• Task statement: Copy out each line of the listing below in which the string "Error" occurs.

• Data for this task:
============
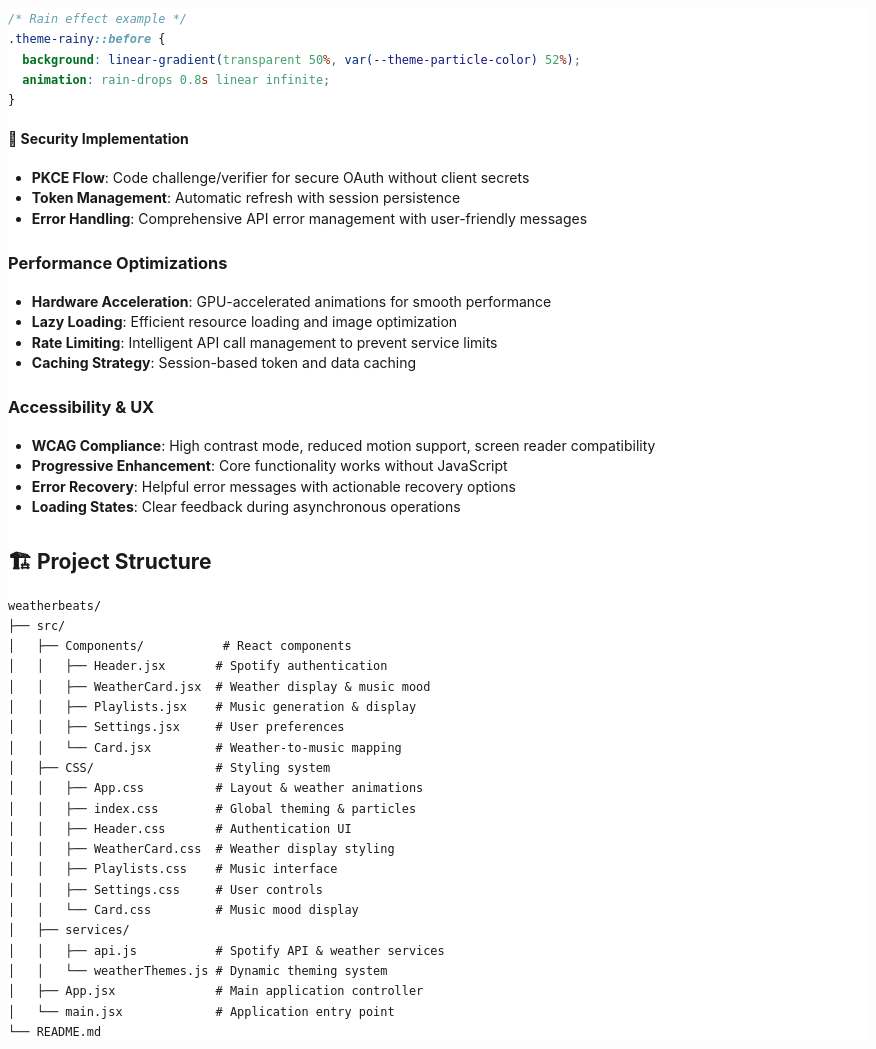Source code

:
 ```css
/* Rain effect example */
.theme-rainy::before {
  background: linear-gradient(transparent 50%, var(--theme-particle-color) 52%);
  animation: rain-drops 0.8s linear infinite;
}
```

#### 🔐 Security Implementation
- **PKCE Flow**: Code challenge/verifier for secure OAuth without client secrets
- **Token Management**: Automatic refresh with session persistence
- **Error Handling**: Comprehensive API error management with user-friendly messages

### Performance Optimizations
- **Hardware Acceleration**: GPU-accelerated animations for smooth performance
- **Lazy Loading**: Efficient resource loading and image optimization
- **Rate Limiting**: Intelligent API call management to prevent service limits
- **Caching Strategy**: Session-based token and data caching

### Accessibility & UX
- **WCAG Compliance**: High contrast mode, reduced motion support, screen reader compatibility
- **Progressive Enhancement**: Core functionality works without JavaScript
- **Error Recovery**: Helpful error messages with actionable recovery options
- **Loading States**: Clear feedback during asynchronous operations

## 🏗️ Project Structure

```
weatherbeats/
├── src/
│   ├── Components/           # React components
│   │   ├── Header.jsx       # Spotify authentication
│   │   ├── WeatherCard.jsx  # Weather display & music mood
│   │   ├── Playlists.jsx    # Music generation & display
│   │   ├── Settings.jsx     # User preferences
│   │   └── Card.jsx         # Weather-to-music mapping
│   ├── CSS/                 # Styling system
│   │   ├── App.css          # Layout & weather animations
│   │   ├── index.css        # Global theming & particles
│   │   ├── Header.css       # Authentication UI
│   │   ├── WeatherCard.css  # Weather display styling
│   │   ├── Playlists.css    # Music interface
│   │   ├── Settings.css     # User controls
│   │   └── Card.css         # Music mood display
│   ├── services/
│   │   ├── api.js           # Spotify API & weather services
│   │   └── weatherThemes.js # Dynamic theming system
│   ├── App.jsx              # Main application controller
│   └── main.jsx             # Application entry point
└── README.md
```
============
• Response below:
- **Error Handling**: Comprehensive API error management with user-friendly messages
- **Error Recovery**: Helpful error messages with actionable recovery options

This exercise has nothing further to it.